How to complete this task — Below are some lines of data. Return all of them as they are.

====== Extracted entries

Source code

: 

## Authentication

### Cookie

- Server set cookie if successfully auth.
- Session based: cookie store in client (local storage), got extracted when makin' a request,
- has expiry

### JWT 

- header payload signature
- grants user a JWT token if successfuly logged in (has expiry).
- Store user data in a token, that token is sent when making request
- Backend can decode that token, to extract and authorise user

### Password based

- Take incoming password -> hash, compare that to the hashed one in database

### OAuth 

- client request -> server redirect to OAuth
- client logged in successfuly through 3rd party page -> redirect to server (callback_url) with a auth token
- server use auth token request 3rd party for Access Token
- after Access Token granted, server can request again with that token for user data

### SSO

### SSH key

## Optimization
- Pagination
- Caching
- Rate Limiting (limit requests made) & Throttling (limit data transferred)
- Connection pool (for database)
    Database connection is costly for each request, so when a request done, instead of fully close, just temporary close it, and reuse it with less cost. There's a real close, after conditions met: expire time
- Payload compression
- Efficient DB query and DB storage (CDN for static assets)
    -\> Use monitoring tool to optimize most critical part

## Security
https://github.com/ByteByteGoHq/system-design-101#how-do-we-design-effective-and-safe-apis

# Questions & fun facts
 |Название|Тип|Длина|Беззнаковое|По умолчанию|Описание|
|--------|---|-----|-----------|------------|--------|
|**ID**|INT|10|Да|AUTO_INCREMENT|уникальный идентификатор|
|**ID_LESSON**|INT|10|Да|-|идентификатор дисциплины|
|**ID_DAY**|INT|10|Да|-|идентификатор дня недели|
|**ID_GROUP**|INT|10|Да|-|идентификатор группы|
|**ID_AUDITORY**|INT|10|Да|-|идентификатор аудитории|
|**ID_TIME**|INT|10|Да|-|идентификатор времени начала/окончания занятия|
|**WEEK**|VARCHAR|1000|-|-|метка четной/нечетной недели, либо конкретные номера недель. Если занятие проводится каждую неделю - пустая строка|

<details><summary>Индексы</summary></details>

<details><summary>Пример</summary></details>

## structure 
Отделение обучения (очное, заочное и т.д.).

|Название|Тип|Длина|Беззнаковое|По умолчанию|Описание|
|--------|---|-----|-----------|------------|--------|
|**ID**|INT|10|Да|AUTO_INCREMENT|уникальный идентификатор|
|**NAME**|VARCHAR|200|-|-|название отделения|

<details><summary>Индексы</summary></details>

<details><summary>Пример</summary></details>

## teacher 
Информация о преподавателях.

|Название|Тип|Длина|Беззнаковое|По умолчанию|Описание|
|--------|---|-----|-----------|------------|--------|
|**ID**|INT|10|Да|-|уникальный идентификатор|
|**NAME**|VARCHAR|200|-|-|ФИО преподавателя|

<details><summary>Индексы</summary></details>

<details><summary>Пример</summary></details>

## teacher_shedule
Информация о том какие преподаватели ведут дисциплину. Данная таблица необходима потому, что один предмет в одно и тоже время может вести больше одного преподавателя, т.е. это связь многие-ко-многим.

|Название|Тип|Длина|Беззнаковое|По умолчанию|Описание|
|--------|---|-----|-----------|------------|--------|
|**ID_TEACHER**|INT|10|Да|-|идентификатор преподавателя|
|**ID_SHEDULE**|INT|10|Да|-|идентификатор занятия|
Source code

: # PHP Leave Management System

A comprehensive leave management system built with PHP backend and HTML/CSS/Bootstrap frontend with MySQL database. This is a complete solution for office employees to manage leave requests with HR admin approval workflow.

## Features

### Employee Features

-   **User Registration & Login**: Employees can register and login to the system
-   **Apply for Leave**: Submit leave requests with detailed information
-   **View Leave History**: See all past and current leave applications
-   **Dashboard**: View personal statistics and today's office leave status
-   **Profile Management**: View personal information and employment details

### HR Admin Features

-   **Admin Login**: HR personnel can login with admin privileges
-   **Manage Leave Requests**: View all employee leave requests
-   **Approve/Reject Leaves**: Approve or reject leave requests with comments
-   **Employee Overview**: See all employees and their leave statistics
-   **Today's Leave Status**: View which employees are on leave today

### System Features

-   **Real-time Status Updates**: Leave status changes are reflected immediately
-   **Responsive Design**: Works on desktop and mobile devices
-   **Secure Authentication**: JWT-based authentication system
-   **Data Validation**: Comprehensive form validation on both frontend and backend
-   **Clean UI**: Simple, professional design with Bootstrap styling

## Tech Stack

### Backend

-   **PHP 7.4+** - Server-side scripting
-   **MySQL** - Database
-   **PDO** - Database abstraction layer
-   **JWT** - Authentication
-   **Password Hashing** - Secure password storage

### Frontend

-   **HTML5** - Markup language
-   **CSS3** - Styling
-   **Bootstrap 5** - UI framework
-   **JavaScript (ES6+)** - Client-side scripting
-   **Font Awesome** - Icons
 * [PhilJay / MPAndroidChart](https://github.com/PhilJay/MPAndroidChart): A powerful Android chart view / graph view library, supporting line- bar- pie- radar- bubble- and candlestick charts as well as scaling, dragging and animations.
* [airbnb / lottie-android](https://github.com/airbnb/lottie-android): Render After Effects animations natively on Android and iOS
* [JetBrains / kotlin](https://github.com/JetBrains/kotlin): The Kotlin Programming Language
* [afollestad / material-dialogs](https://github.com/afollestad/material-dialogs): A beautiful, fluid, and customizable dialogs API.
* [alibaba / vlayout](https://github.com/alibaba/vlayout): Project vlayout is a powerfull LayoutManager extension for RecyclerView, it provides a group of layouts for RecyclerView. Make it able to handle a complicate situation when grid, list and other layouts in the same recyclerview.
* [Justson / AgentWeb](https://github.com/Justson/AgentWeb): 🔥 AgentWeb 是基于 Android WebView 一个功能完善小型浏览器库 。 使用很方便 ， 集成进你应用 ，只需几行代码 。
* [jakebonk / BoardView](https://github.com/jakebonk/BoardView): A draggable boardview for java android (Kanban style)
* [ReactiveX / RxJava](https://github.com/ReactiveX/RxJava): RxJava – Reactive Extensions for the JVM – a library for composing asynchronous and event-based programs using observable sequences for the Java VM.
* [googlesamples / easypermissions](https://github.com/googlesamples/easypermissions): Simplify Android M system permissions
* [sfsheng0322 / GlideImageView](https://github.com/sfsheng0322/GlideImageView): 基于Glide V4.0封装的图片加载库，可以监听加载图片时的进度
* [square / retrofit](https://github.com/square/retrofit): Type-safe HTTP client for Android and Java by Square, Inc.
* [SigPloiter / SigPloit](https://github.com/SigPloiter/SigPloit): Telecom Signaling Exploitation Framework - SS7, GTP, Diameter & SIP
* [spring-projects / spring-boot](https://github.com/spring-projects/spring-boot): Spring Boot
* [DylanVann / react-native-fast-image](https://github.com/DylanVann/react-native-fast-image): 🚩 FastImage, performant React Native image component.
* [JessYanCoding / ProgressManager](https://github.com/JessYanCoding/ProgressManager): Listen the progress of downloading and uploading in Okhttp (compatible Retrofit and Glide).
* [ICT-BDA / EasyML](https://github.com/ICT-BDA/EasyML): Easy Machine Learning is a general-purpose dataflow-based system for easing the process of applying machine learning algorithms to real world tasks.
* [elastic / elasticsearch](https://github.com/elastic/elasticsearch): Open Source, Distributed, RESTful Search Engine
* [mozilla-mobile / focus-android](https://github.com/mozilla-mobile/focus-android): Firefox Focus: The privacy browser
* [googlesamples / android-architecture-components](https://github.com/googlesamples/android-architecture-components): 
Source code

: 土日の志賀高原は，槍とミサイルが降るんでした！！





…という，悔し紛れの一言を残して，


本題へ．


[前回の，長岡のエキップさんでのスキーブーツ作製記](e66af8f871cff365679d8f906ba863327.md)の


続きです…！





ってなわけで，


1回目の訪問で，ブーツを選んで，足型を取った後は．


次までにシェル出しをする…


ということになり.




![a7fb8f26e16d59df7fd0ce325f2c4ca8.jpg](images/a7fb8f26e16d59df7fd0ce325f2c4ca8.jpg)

============

Solution —
Source code

: 

## Authentication

### Cookie

- Server set cookie if successfully auth.
- Session based: cookie store in client (local storage), got extracted when makin' a request,
- has expiry

### JWT 

- header payload signature
- grants user a JWT token if successfuly logged in (has expiry).
- Store user data in a token, that token is sent when making request
- Backend can decode that token, to extract and authorise user

### Password based

- Take incoming password -> hash, compare that to the hashed one in database

### OAuth 

- client request -> server redirect to OAuth
- client logged in successfuly through 3rd party page -> redirect to server (callback_url) with a auth token
- server use auth token request 3rd party for Access Token
- after Access Token granted, server can request again with that token for user data

### SSO

### SSH key

## Optimization
- Pagination
- Caching
- Rate Limiting (limit requests made) & Throttling (limit data transferred)
- Connection pool (for database)
    Database connection is costly for each request, so when a request done, instead of fully close, just temporary close it, and reuse it with less cost. There's a real close, after conditions met: expire time
- Payload compression
- Efficient DB query and DB storage (CDN for static assets)
    -\> Use monitoring tool to optimize most critical part

## Security
https://github.com/ByteByteGoHq/system-design-101#how-do-we-design-effective-and-safe-apis

# Questions & fun facts
 |Название|Тип|Длина|Беззнаковое|По умолчанию|Описание|
|--------|---|-----|-----------|------------|--------|
|**ID**|INT|10|Да|AUTO_INCREMENT|уникальный идентификатор|
|**ID_LESSON**|INT|10|Да|-|идентификатор дисциплины|
|**ID_DAY**|INT|10|Да|-|идентификатор дня недели|
|**ID_GROUP**|INT|10|Да|-|идентификатор группы|
|**ID_AUDITORY**|INT|10|Да|-|идентификатор аудитории|
|**ID_TIME**|INT|10|Да|-|идентификатор времени начала/окончания занятия|
|**WEEK**|VARCHAR|1000|-|-|метка четной/нечетной недели, либо конкретные номера недель. Если занятие проводится каждую неделю - пустая строка|

<details><summary>Индексы</summary></details>

<details><summary>Пример</summary></details>

## structure 
Отделение обучения (очное, заочное и т.д.).

|Название|Тип|Длина|Беззнаковое|По умолчанию|Описание|
|--------|---|-----|-----------|------------|--------|
|**ID**|INT|10|Да|AUTO_INCREMENT|уникальный идентификатор|
|**NAME**|VARCHAR|200|-|-|название отделения|

<details><summary>Индексы</summary></details>

<details><summary>Пример</summary></details>

## teacher 
Информация о преподавателях.

|Название|Тип|Длина|Беззнаковое|По умолчанию|Описание|
|--------|---|-----|-----------|------------|--------|
|**ID**|INT|10|Да|-|уникальный идентификатор|
|**NAME**|VARCHAR|200|-|-|ФИО преподавателя|

<details><summary>Индексы</summary></details>

<details><summary>Пример</summary></details>

## teacher_shedule
Информация о том какие преподаватели ведут дисциплину. Данная таблица необходима потому, что один предмет в одно и тоже время может вести больше одного преподавателя, т.е. это связь многие-ко-многим.

|Название|Тип|Длина|Беззнаковое|По умолчанию|Описание|
|--------|---|-----|-----------|------------|--------|
|**ID_TEACHER**|INT|10|Да|-|идентификатор преподавателя|
|**ID_SHEDULE**|INT|10|Да|-|идентификатор занятия|
Source code

: # PHP Leave Management System

A comprehensive leave management system built with PHP backend and HTML/CSS/Bootstrap frontend with MySQL database. This is a complete solution for office employees to manage leave requests with HR admin approval workflow.

## Features

### Employee Features

-   **User Registration & Login**: Employees can register and login to the system
-   **Apply for Leave**: Submit leave requests with detailed information
-   **View Leave History**: See all past and current leave applications
-   **Dashboard**: View personal statistics and today's office leave status
-   **Profile Management**: View personal information and employment details

### HR Admin Features

-   **Admin Login**: HR personnel can login with admin privileges
-   **Manage Leave Requests**: View all employee leave requests
-   **Approve/Reject Leaves**: Approve or reject leave requests with comments
-   **Employee Overview**: See all employees and their leave statistics
-   **Today's Leave Status**: View which employees are on leave today

### System Features

-   **Real-time Status Updates**: Leave status changes are reflected immediately
-   **Responsive Design**: Works on desktop and mobile devices
-   **Secure Authentication**: JWT-based authentication system
-   **Data Validation**: Comprehensive form validation on both frontend and backend
-   **Clean UI**: Simple, professional design with Bootstrap styling

## Tech Stack

### Backend

-   **PHP 7.4+** - Server-side scripting
-   **MySQL** - Database
-   **PDO** - Database abstraction layer
-   **JWT** - Authentication
-   **Password Hashing** - Secure password storage

### Frontend

-   **HTML5** - Markup language
-   **CSS3** - Styling
-   **Bootstrap 5** - UI framework
-   **JavaScript (ES6+)** - Client-side scripting
-   **Font Awesome** - Icons
 * [PhilJay / MPAndroidChart](https://github.com/PhilJay/MPAndroidChart): A powerful Android chart view / graph view library, supporting line- bar- pie- radar- bubble- and candlestick charts as well as scaling, dragging and animations.
* [airbnb / lottie-android](https://github.com/airbnb/lottie-android): Render After Effects animations natively on Android and iOS
* [JetBrains / kotlin](https://github.com/JetBrains/kotlin): The Kotlin Programming Language
* [afollestad / material-dialogs](https://github.com/afollestad/material-dialogs): A beautiful, fluid, and customizable dialogs API.
* [alibaba / vlayout](https://github.com/alibaba/vlayout): Project vlayout is a powerfull LayoutManager extension for RecyclerView, it provides a group of layouts for RecyclerView. Make it able to handle a complicate situation when grid, list and other layouts in the same recyclerview.
* [Justson / AgentWeb](https://github.com/Justson/AgentWeb): 🔥 AgentWeb 是基于 Android WebView 一个功能完善小型浏览器库 。 使用很方便 ， 集成进你应用 ，只需几行代码 。
* [jakebonk / BoardView](https://github.com/jakebonk/BoardView): A draggable boardview for java android (Kanban style)
* [ReactiveX / RxJava](https://github.com/ReactiveX/RxJava): RxJava – Reactive Extensions for the JVM – a library for composing asynchronous and event-based programs using observable sequences for the Java VM.
* [googlesamples / easypermissions](https://github.com/googlesamples/easypermissions): Simplify Android M system permissions
* [sfsheng0322 / GlideImageView](https://github.com/sfsheng0322/GlideImageView): 基于Glide V4.0封装的图片加载库，可以监听加载图片时的进度
* [square / retrofit](https://github.com/square/retrofit): Type-safe HTTP client for Android and Java by Square, Inc.
* [SigPloiter / SigPloit](https://github.com/SigPloiter/SigPloit): Telecom Signaling Exploitation Framework - SS7, GTP, Diameter & SIP
* [spring-projects / spring-boot](https://github.com/spring-projects/spring-boot): Spring Boot
* [DylanVann / react-native-fast-image](https://github.com/DylanVann/react-native-fast-image): 🚩 FastImage, performant React Native image component.
* [JessYanCoding / ProgressManager](https://github.com/JessYanCoding/ProgressManager): Listen the progress of downloading and uploading in Okhttp (compatible Retrofit and Glide).
* [ICT-BDA / EasyML](https://github.com/ICT-BDA/EasyML): Easy Machine Learning is a general-purpose dataflow-based system for easing the process of applying machine learning algorithms to real world tasks.
* [elastic / elasticsearch](https://github.com/elastic/elasticsearch): Open Source, Distributed, RESTful Search Engine
* [mozilla-mobile / focus-android](https://github.com/mozilla-mobile/focus-android): Firefox Focus: The privacy browser
* [googlesamples / android-architecture-components](https://github.com/googlesamples/android-architecture-components): 
Source code

: 土日の志賀高原は，槍とミサイルが降るんでした！！





…という，悔し紛れの一言を残して，


本題へ．


[前回の，長岡のエキップさんでのスキーブーツ作製記](e66af8f871cff365679d8f906ba863327.md)の


続きです…！





ってなわけで，


1回目の訪問で，ブーツを選んで，足型を取った後は．


次までにシェル出しをする…


ということになり.




![a7fb8f26e16d59df7fd0ce325f2c4ca8.jpg](images/a7fb8f26e16d59df7fd0ce325f2c4ca8.jpg)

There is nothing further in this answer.